Drumming exicitement

“Song Rhythm Tracks” – A Comparison

Top studio drummers produce great audio for Song Rhythm Tracks
Selecting from Alive Drumming’s massive library of studio audio and arrangements.

Song Rhythm Tracks” is Alive Drumming’s mobile Musician’s App providing production-ready rhythmic backing.  It is available on the Apple iOS App Store.

   

Alive Drumming brings musicians production-quality rhythmic backing, in it’s most convenient form — a mobile App to select, download and play Alive Drumming’s “Song Rhythm Tracks”.

Song Rhythm Tracks

Song Rhythm Tracks are a new type of backing track composed entirely of rhythmic backing (no melody or harmony) arranged to the musical form of the song — it’s “songform”. These tracks are complete performances like one gets from a professional drummer. They have a count-in, introduction section, choruses and characteristic endings, framed by fills showing where sections start and end. Even musical bridges and middle choruses have higher intensity where appropriate to the style. All this without a typical arranger’s interface thereby keeping it simple. One can select a track in under 30 seconds — under 15 seconds once one gets the hang of it.

# [Task requirements]
Extend the write-up on Song Rhythm Tracks above, picking up right after its final sentence.

# [Data block]

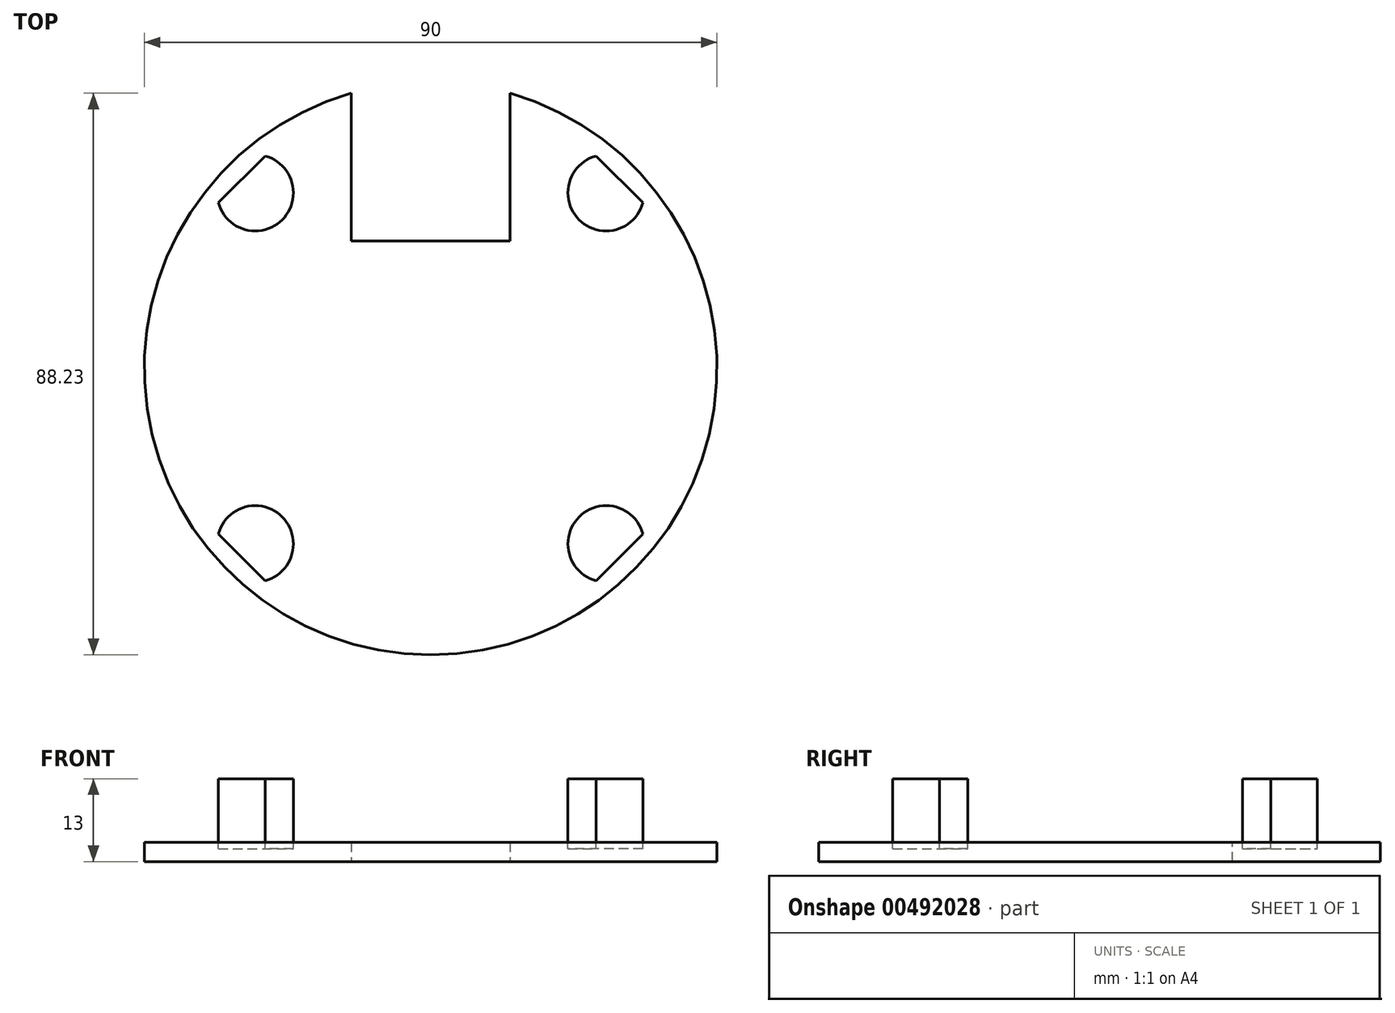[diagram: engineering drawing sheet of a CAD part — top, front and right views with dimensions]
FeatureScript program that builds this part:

# [Reply to the exercise]
The App’s player has tempo adjustment and a facility to sequence the tracks for your gig or jam session. It is for musicians of all abilities. New musicians use the App to provide an accompaniment to songs. They get a rhythm that is sympathetic so they learn to keep time, get into the groove and internalise the song’s musical structure – All this while enjoying engaging and inspiring rhythms. Gigging musicians catalogue their backing into setlists and use it to guide performance. Having quality rhythmic backing, with a setlist facility and a musician’s player, all in the one App is so convenient one finds oneself using this rhythmic backing more and more.

Musician’s Player

A “Musician’s Player” — what’s that? One that dims the screen, will play in the background, has good-sized buttons and allows you to change the volume with the physical buttons. Yes, that but this player also displays the musical form of the track such as

“4 choruses of 32 bars of standard AABA form (8|8/8|8) 
with no intro’ and a 4-Bar ending”, 

and provides visual tracking against this as it plays. This is the information musicians want right before they are about to play a track. If they start to lose their place a bit while they play, a quick glance at the display will likely get them back “on track” again.

Massive Library of Rhythms

There’s a huge number of rhythms and endless musical forms for your songs. Once selected, the arranged track is downloaded from Alive Drumming’s servers and then it stays on your device for playing. Alive Drumming grants the user rights to remix the track so they may be transferred to a computer to be included in the user’s own compositions and album releases.

What sets Song Rhythm Tracks apart?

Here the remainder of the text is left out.